NORTHAMPTON, Mass.—A recent inventory of the greenhouse gases Smith College produces found the college’s “carbon footprint” has gotten smaller since a growth spurt in 2004, which means it is headed in the right direction, according to Dano Weisbord, environmental sustainability director.
The peak coincided with the opening of the Campus Center, an event that added the heating and electrical demands of the 56,000-square-foot building to the college’s carbon footprint, Weisbord noted during a Nov. 19 forum about how the college’s emissions are determined.
“If we want to know what we can do about our carbon contribution,” said Weisbord, “we first need to know what that contribution is.”
Currently, Smith produces about 35,030 metric tons – an average 10 metric tons per Smith community member – of gases contributing to global climate change each year, according to Smith junior Elisabeth Wolfe, who was among the campus group that calculated Smith’s carbon footprint last year.
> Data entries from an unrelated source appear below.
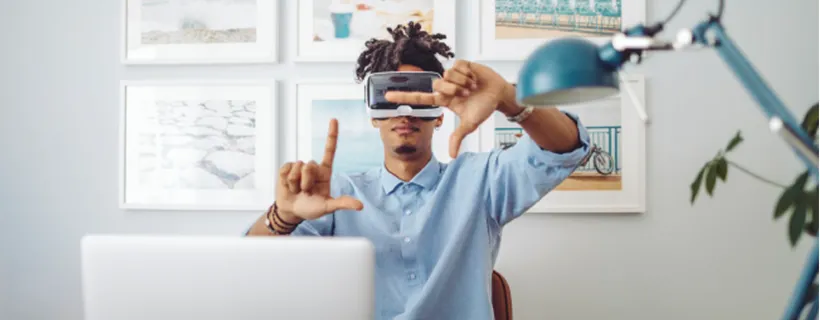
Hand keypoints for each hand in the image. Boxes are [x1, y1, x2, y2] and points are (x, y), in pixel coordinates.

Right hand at [275, 119, 363, 221]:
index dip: (332, 134)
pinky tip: (289, 186)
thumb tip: (360, 206)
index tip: (334, 119)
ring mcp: (299, 167)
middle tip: (306, 192)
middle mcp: (313, 167)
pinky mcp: (286, 169)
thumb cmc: (311, 208)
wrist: (291, 211)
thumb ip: (342, 203)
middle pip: (310, 164)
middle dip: (306, 181)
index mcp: (324, 172)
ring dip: (296, 183)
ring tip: (298, 190)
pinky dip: (287, 181)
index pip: (330, 150)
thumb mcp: (328, 207)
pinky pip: (287, 169)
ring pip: (298, 167)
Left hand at [384, 60, 512, 157]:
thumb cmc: (484, 108)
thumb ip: (458, 137)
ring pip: (448, 75)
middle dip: (453, 90)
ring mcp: (453, 75)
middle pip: (437, 84)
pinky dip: (467, 74)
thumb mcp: (470, 124)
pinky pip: (457, 66)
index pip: (420, 98)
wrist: (500, 95)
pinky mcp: (462, 65)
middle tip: (467, 94)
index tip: (387, 96)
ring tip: (473, 87)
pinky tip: (474, 77)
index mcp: (444, 100)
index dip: (404, 97)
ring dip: (463, 82)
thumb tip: (452, 156)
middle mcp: (446, 87)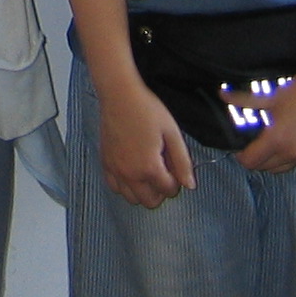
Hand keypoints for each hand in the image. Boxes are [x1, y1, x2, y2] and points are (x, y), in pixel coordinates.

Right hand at [96, 75, 197, 208]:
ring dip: (143, 191)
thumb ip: (183, 162)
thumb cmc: (147, 110)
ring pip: (131, 198)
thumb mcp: (172, 133)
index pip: (169, 190)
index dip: (177, 181)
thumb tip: (190, 185)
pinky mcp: (105, 163)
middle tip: (164, 171)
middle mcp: (130, 174)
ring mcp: (115, 170)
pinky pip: (114, 187)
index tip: (175, 166)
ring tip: (147, 172)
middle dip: (161, 191)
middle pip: (150, 201)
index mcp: (150, 167)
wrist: (119, 95)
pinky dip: (124, 185)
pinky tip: (131, 171)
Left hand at [231, 65, 295, 173]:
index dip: (241, 156)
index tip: (240, 147)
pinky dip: (287, 159)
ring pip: (280, 169)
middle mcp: (292, 153)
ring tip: (270, 144)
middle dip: (255, 159)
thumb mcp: (269, 96)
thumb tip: (221, 95)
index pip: (251, 162)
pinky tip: (287, 143)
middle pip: (264, 168)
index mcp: (277, 140)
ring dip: (271, 161)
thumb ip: (244, 100)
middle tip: (253, 144)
The group used a tool commonly used by higher education institutions provided by the organization Clear Air Cool Planet.
The initial results show that of the college’s total emissions, about 5 percent is produced by the transportation of people within the Smith community.
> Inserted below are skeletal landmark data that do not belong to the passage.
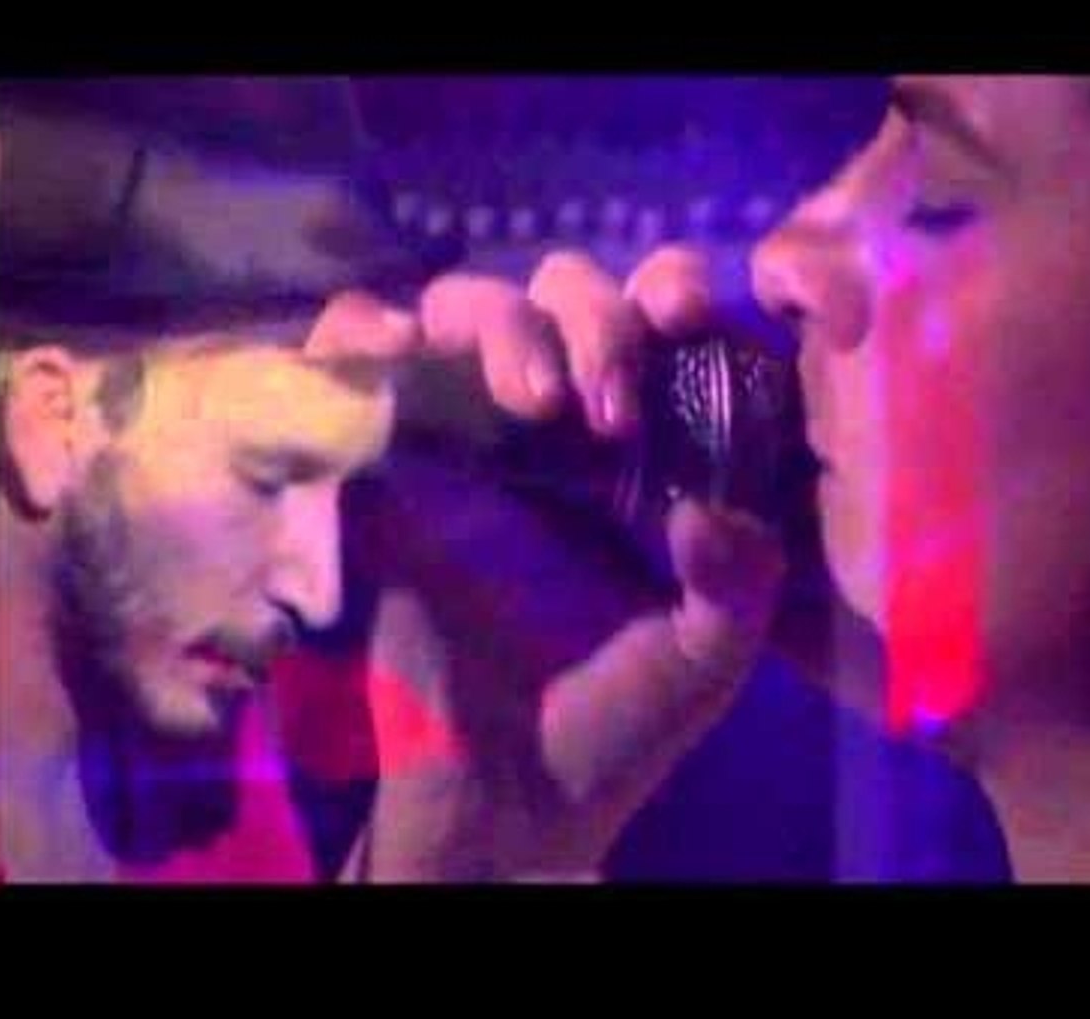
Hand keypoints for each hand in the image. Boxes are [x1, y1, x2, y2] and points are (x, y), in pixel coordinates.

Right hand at [302, 249, 785, 879]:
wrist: (506, 800)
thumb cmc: (611, 724)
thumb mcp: (705, 659)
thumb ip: (737, 583)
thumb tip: (713, 509)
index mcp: (639, 446)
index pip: (651, 320)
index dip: (667, 290)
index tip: (683, 318)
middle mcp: (551, 423)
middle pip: (559, 293)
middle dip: (590, 319)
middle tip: (606, 411)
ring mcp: (459, 437)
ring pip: (460, 307)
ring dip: (496, 324)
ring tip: (529, 408)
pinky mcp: (380, 467)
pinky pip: (351, 362)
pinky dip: (358, 331)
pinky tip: (393, 352)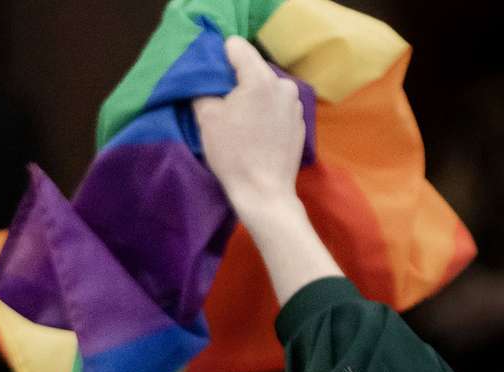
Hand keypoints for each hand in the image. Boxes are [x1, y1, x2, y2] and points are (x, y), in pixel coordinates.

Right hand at [193, 35, 304, 219]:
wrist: (264, 193)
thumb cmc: (234, 155)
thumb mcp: (207, 118)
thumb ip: (203, 88)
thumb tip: (205, 80)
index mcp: (260, 78)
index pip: (236, 46)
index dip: (220, 59)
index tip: (213, 79)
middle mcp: (283, 85)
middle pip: (253, 67)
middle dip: (237, 81)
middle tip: (224, 105)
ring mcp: (295, 104)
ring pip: (266, 87)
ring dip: (253, 98)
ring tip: (242, 123)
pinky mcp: (300, 122)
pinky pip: (277, 106)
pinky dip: (266, 113)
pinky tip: (257, 134)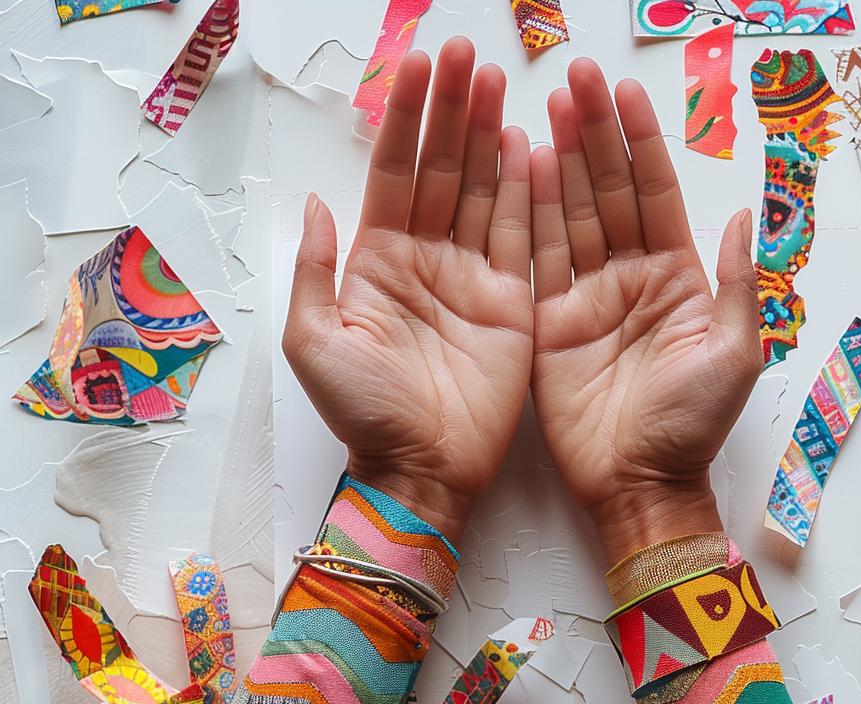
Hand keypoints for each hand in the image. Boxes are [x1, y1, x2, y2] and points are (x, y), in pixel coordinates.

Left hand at [283, 38, 532, 545]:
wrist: (421, 469)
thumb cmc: (364, 413)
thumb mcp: (315, 341)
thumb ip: (315, 268)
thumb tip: (314, 201)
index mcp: (378, 263)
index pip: (394, 175)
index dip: (405, 120)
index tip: (417, 66)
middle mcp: (426, 262)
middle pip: (441, 172)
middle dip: (451, 112)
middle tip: (465, 55)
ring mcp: (472, 280)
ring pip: (482, 194)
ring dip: (487, 138)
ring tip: (495, 83)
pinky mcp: (512, 305)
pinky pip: (521, 240)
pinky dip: (525, 194)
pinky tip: (525, 148)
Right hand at [530, 60, 760, 566]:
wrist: (636, 485)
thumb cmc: (690, 427)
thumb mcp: (732, 356)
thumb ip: (735, 285)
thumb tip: (742, 216)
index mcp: (675, 281)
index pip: (654, 196)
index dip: (638, 144)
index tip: (622, 94)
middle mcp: (628, 280)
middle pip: (608, 194)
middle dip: (593, 136)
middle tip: (574, 79)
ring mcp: (585, 301)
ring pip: (569, 218)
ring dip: (558, 164)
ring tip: (545, 108)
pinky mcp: (548, 326)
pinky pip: (537, 263)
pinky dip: (526, 219)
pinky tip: (519, 173)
Nearly the rest – 94 percent – is derived from the heating and cooling operations and the electricity purchased to power Smith’s 120 residential, academic and administrative buildings, Wolfe said.
However, a variety of campus-wide environmental sustainability efforts conducted in recent years has had an impact on Smith’s carbon footprint, which is now just slightly more than it was in 1990, according to Weisbord.
Although the campus electrical demand is expected to increase by about 10 percent when Ford Hall opens in the fall of 2009, that percentage will be negated by another recent campus addition – Smith’s co-generation plant.
The co-generation plant is Smith’s new power plant – producing both heat and a substantial amount of electricity for the college, electricity that Smith will no longer need to purchase from the regional power grid. When running during a typical day in winter, the co-generation plant will reduce the carbon emissions of the campus by 30 percent, according to Weisbord.
Throughout the coming year, Weisbord will work with the Sustainability Committee and Green Team to generate a timeline and plan for making Smith’s footprint disappear altogether (carbon neutrality) – an ambitious commitment made by President Carol T. Christ in 2007.
Discussion about the next steps toward that long-range goal will continue at the forum “Dude, Where’s My Windmill,” Monday, Nov. 24, at 4 p.m. in the Campus Center.